C'est lui qui, depuis des mois, porte les paroles d'un camp à l'autre. al-Adil, que les Francs nomment Saphadin, frère du sultan Saladin et artisan de l'accord de trois ans, s'explique par la voix d'un truchement sur ce que la trêve concède, sur ce qu'elle préserve, et sur les raisons pour lesquelles arrêter les armes n'est ni faiblesse ni reniement.

Émir, c'est vous, et non le sultan votre frère, qui traitez avec nos rois. Pourquoi vous ?
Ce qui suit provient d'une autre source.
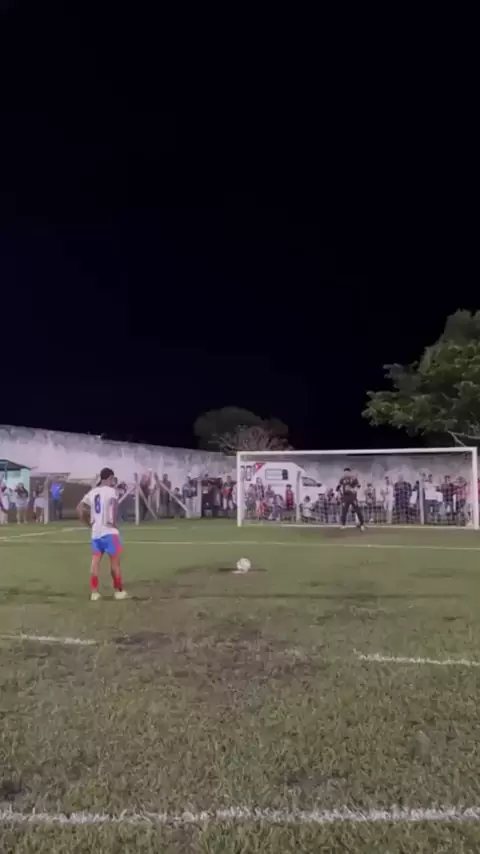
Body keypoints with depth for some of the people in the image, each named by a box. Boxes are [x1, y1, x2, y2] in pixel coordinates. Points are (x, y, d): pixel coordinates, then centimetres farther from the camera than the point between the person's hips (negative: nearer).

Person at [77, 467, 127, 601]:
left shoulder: (92, 492, 13)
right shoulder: (110, 490, -7)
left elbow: (79, 509, 15)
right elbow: (114, 503, -27)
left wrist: (89, 524, 16)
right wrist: (114, 521, -15)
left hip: (95, 532, 6)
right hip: (109, 531, -6)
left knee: (95, 562, 6)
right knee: (115, 562, 4)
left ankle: (94, 592, 8)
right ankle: (119, 591, 12)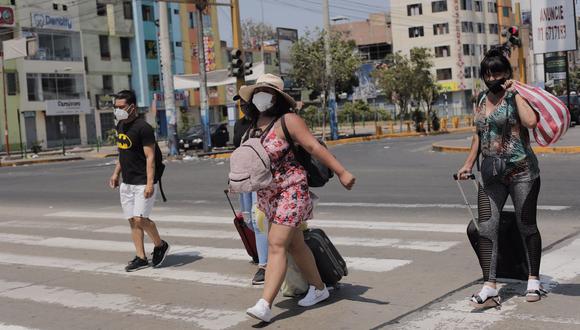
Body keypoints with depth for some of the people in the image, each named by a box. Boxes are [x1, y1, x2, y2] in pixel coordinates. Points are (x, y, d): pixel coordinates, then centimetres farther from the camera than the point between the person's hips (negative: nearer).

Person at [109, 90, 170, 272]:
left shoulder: (143, 128, -15)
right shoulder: (120, 125, 11)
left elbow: (150, 157, -18)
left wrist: (150, 183, -24)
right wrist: (116, 173, 19)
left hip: (143, 183, -8)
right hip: (127, 182, 8)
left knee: (140, 218, -14)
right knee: (132, 220, 6)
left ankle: (160, 245, 9)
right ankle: (141, 258, 12)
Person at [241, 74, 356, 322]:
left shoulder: (287, 120, -12)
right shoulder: (255, 123, 10)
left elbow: (314, 147, -18)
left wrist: (341, 172, -23)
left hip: (290, 190, -8)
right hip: (267, 194, 8)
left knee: (276, 244, -15)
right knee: (294, 244, 16)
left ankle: (265, 305, -17)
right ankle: (318, 288, 32)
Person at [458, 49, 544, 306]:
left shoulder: (515, 96, -7)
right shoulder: (482, 100, 13)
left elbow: (531, 121, -27)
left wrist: (514, 92, -18)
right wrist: (469, 163, 18)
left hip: (521, 170, -5)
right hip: (492, 173, 6)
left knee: (526, 225, 6)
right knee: (486, 227, -3)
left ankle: (534, 281, 22)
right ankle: (489, 287, -1)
Parce qu'un sultan ne marchande pas lui-même, comme un roi ne descend pas discuter le prix d'une ville sur le seuil de sa tente. Mon frère le sultan commande les armées et tranche ; il ne peut pas passer ses journées à peser des mots avec vos envoyés, à reprendre vingt fois la même clause, à recevoir des présents et à en rendre. Ce travail-là, patient, revient à un homme de sa maison en qui il a confiance, et qui a gouverné pour lui l'Égypte et des villes de Syrie. J'ai fait la guerre à vos côtés opposés depuis assez d'années pour connaître ce que vaut un accord et ce que vaut une menace. Et puis il faut, entre deux camps qui ne se fient pas, un visage constant : depuis des mois, c'est le mien que vos gens voient revenir. Cela use, mais cela sert. Un accord se noue plus vite entre des hommes qui se sont déjà parlé dix fois qu'entre deux souverains qui ne se sont jamais vus.